Records provided Block Start

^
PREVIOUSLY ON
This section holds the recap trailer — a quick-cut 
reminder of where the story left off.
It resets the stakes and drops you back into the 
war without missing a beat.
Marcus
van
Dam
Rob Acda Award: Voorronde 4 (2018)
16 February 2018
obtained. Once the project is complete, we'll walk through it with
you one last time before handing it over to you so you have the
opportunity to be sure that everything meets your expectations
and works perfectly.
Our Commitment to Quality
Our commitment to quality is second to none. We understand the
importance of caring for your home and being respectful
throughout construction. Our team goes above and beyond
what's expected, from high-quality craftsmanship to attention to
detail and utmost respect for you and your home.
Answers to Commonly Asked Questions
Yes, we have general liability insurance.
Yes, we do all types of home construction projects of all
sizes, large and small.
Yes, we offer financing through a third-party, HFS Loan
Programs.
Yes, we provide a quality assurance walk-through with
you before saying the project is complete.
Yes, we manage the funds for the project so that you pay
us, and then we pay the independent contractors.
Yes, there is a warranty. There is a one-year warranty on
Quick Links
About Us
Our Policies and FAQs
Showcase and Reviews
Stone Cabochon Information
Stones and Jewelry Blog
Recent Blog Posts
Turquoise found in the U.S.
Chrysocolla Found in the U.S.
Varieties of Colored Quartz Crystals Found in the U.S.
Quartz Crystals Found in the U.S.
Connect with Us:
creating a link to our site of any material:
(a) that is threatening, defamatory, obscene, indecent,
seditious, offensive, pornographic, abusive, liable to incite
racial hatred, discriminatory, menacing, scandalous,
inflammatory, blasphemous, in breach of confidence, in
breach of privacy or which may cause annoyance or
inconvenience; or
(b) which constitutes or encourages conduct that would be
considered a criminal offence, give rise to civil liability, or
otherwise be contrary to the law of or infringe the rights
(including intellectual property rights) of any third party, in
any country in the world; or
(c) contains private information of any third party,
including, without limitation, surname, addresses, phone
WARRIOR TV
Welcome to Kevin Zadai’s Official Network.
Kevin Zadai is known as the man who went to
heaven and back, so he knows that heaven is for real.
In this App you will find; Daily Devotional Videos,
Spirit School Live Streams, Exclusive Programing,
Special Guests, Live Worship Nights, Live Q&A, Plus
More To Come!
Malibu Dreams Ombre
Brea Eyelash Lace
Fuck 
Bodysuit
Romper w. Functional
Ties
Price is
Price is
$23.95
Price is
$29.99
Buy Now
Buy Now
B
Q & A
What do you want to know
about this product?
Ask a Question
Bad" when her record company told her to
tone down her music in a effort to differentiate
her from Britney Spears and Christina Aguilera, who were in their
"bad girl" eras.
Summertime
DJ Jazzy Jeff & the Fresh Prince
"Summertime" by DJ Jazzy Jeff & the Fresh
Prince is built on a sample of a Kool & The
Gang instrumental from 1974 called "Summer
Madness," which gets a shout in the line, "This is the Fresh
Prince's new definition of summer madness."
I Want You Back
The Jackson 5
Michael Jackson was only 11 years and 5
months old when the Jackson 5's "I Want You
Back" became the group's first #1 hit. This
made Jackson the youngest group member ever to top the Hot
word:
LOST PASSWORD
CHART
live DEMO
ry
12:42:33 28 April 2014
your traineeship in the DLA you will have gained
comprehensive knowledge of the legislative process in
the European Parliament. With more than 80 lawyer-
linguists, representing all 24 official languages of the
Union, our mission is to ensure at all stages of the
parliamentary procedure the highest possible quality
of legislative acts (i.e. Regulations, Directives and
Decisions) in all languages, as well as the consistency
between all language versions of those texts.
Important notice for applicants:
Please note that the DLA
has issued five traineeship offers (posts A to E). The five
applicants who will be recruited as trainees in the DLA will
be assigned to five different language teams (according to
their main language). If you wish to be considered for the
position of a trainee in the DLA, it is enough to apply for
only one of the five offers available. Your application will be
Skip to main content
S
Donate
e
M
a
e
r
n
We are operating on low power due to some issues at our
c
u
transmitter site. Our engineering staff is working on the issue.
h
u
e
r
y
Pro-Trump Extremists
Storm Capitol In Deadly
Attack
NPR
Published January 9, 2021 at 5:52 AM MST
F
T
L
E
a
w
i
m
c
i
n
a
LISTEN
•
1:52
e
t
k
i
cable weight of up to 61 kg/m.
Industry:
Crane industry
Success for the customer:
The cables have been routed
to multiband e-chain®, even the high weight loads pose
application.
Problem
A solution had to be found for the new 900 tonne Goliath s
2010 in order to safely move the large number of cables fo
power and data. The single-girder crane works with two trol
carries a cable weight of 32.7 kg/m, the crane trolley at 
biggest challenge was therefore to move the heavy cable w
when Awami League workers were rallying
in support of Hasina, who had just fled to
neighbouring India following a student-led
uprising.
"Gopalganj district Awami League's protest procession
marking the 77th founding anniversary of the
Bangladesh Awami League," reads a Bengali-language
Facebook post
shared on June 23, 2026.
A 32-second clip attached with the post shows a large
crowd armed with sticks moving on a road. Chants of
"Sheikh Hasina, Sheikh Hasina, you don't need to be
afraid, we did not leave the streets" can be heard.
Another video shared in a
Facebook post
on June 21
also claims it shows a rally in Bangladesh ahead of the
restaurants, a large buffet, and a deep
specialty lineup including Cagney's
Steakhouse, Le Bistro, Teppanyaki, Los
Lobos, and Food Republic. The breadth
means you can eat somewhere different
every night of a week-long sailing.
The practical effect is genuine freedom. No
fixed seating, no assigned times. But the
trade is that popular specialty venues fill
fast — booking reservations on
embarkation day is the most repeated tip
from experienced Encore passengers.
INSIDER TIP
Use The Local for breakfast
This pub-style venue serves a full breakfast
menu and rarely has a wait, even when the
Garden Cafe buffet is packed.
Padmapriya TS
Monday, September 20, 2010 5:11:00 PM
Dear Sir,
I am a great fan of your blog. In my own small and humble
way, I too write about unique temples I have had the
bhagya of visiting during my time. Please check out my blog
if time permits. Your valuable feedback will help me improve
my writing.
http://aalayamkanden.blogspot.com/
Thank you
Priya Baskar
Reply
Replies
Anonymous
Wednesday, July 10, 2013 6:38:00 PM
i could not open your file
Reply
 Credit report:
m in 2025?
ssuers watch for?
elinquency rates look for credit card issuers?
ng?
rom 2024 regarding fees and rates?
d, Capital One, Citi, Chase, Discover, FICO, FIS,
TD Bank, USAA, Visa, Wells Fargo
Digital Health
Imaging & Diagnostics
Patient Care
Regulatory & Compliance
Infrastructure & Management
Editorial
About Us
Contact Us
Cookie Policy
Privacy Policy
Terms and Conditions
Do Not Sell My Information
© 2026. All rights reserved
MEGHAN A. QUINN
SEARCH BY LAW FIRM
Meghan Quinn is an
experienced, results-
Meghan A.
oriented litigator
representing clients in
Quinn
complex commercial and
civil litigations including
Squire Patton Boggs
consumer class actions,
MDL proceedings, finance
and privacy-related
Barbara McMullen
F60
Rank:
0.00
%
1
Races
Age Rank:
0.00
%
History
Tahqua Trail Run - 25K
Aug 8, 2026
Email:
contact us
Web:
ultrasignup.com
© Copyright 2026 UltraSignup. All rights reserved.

Records provided Block End

■ Aim of the task
Copy the data above in full, exactly as it reads.

■ Completed exercise
^
PREVIOUSLY ON
This section holds the recap trailer — a quick-cut 
reminder of where the story left off.
It resets the stakes and drops you back into the 
war without missing a beat.
Marcus
van
Dam
Rob Acda Award: Voorronde 4 (2018)
16 February 2018
obtained. Once the project is complete, we'll walk through it with
you one last time before handing it over to you so you have the
opportunity to be sure that everything meets your expectations
and works perfectly.
Our Commitment to Quality
Our commitment to quality is second to none. We understand the
importance of caring for your home and being respectful
throughout construction. Our team goes above and beyond
what's expected, from high-quality craftsmanship to attention to
detail and utmost respect for you and your home.
Answers to Commonly Asked Questions
Yes, we have general liability insurance.
Yes, we do all types of home construction projects of all
sizes, large and small.
Yes, we offer financing through a third-party, HFS Loan
Programs.
Yes, we provide a quality assurance walk-through with
you before saying the project is complete.
Yes, we manage the funds for the project so that you pay
us, and then we pay the independent contractors.
Yes, there is a warranty. There is a one-year warranty on
Quick Links
About Us
Our Policies and FAQs
Showcase and Reviews
Stone Cabochon Information
Stones and Jewelry Blog
Recent Blog Posts
Turquoise found in the U.S.
Chrysocolla Found in the U.S.
Varieties of Colored Quartz Crystals Found in the U.S.
Quartz Crystals Found in the U.S.
Connect with Us:
creating a link to our site of any material:
(a) that is threatening, defamatory, obscene, indecent,
seditious, offensive, pornographic, abusive, liable to incite
racial hatred, discriminatory, menacing, scandalous,
inflammatory, blasphemous, in breach of confidence, in
breach of privacy or which may cause annoyance or
inconvenience; or
(b) which constitutes or encourages conduct that would be
considered a criminal offence, give rise to civil liability, or
otherwise be contrary to the law of or infringe the rights
(including intellectual property rights) of any third party, in
any country in the world; or
(c) contains private information of any third party,
including, without limitation, surname, addresses, phone
WARRIOR TV
Welcome to Kevin Zadai’s Official Network.
Kevin Zadai is known as the man who went to
heaven and back, so he knows that heaven is for real.
In this App you will find; Daily Devotional Videos,
Spirit School Live Streams, Exclusive Programing,
Special Guests, Live Worship Nights, Live Q&A, Plus
More To Come!
Malibu Dreams Ombre
Brea Eyelash Lace
Fuck 
Bodysuit
Romper w. Functional
Ties
Price is
Price is
$23.95
Price is
$29.99
Buy Now
Buy Now
B
Q & A
What do you want to know
about this product?
Ask a Question
Bad" when her record company told her to
tone down her music in a effort to differentiate
her from Britney Spears and Christina Aguilera, who were in their
"bad girl" eras.
Summertime
DJ Jazzy Jeff & the Fresh Prince
"Summertime" by DJ Jazzy Jeff & the Fresh
Prince is built on a sample of a Kool & The
Gang instrumental from 1974 called "Summer
Madness," which gets a shout in the line, "This is the Fresh
Prince's new definition of summer madness."
I Want You Back
The Jackson 5
Michael Jackson was only 11 years and 5
months old when the Jackson 5's "I Want You
Back" became the group's first #1 hit. This
made Jackson the youngest group member ever to top the Hot
word:
LOST PASSWORD
CHART
live DEMO
ry
12:42:33 28 April 2014
your traineeship in the DLA you will have gained
comprehensive knowledge of the legislative process in
the European Parliament. With more than 80 lawyer-
linguists, representing all 24 official languages of the
Union, our mission is to ensure at all stages of the
parliamentary procedure the highest possible quality
of legislative acts (i.e. Regulations, Directives and
Decisions) in all languages, as well as the consistency
between all language versions of those texts.
Important notice for applicants:
Please note that the DLA
has issued five traineeship offers (posts A to E). The five
applicants who will be recruited as trainees in the DLA will
be assigned to five different language teams (according to
their main language). If you wish to be considered for the
position of a trainee in the DLA, it is enough to apply for
only one of the five offers available. Your application will be
Skip to main content
S
Donate
e
M
a
e
r
n
We are operating on low power due to some issues at our
c
u
transmitter site. Our engineering staff is working on the issue.
h
u
e
r
y
Pro-Trump Extremists
Storm Capitol In Deadly
Attack
NPR
Published January 9, 2021 at 5:52 AM MST
F
T
L
E
a
w
i
m
c
i
n
a
LISTEN
•
1:52
e
t
k
i
cable weight of up to 61 kg/m.
Industry:
Crane industry
Success for the customer:
The cables have been routed
to multiband e-chain®, even the high weight loads pose
application.
Problem
A solution had to be found for the new 900 tonne Goliath s
2010 in order to safely move the large number of cables fo
power and data. The single-girder crane works with two trol
carries a cable weight of 32.7 kg/m, the crane trolley at 
biggest challenge was therefore to move the heavy cable w
when Awami League workers were rallying
in support of Hasina, who had just fled to
neighbouring India following a student-led
uprising.
"Gopalganj district Awami League's protest procession
marking the 77th founding anniversary of the
Bangladesh Awami League," reads a Bengali-language
Facebook post
shared on June 23, 2026.
A 32-second clip attached with the post shows a large
crowd armed with sticks moving on a road. Chants of
"Sheikh Hasina, Sheikh Hasina, you don't need to be
afraid, we did not leave the streets" can be heard.
Another video shared in a
Facebook post
on June 21
also claims it shows a rally in Bangladesh ahead of the
restaurants, a large buffet, and a deep
specialty lineup including Cagney's
Steakhouse, Le Bistro, Teppanyaki, Los
Lobos, and Food Republic. The breadth
means you can eat somewhere different
every night of a week-long sailing.
The practical effect is genuine freedom. No
fixed seating, no assigned times. But the
trade is that popular specialty venues fill
fast — booking reservations on
embarkation day is the most repeated tip
from experienced Encore passengers.
INSIDER TIP
Use The Local for breakfast
This pub-style venue serves a full breakfast
menu and rarely has a wait, even when the
Garden Cafe buffet is packed.
Padmapriya TS
Monday, September 20, 2010 5:11:00 PM
Dear Sir,
I am a great fan of your blog. In my own small and humble
way, I too write about unique temples I have had the
bhagya of visiting during my time. Please check out my blog
if time permits. Your valuable feedback will help me improve
my writing.
http://aalayamkanden.blogspot.com/
Thank you
Priya Baskar
Reply
Replies
Anonymous
Wednesday, July 10, 2013 6:38:00 PM
i could not open your file
Reply
 Credit report:
m in 2025?
ssuers watch for?
elinquency rates look for credit card issuers?
ng?
rom 2024 regarding fees and rates?
d, Capital One, Citi, Chase, Discover, FICO, FIS,
TD Bank, USAA, Visa, Wells Fargo
Digital Health
Imaging & Diagnostics
Patient Care
Regulatory & Compliance
Infrastructure & Management
Editorial
About Us
Contact Us
Cookie Policy
Privacy Policy
Terms and Conditions
Do Not Sell My Information
© 2026. All rights reserved
MEGHAN A. QUINN
SEARCH BY LAW FIRM
Meghan Quinn is an
experienced, results-
Meghan A.
oriented litigator
representing clients in
Quinn
complex commercial and
civil litigations including
Squire Patton Boggs
consumer class actions,
MDL proceedings, finance
and privacy-related
Barbara McMullen
F60
Rank:
0.00
%
1
Races
Age Rank:
0.00
%
History
Tahqua Trail Run - 25K
Aug 8, 2026
Email:
contact us
Web:
ultrasignup.com
© Copyright 2026 UltraSignup. All rights reserved.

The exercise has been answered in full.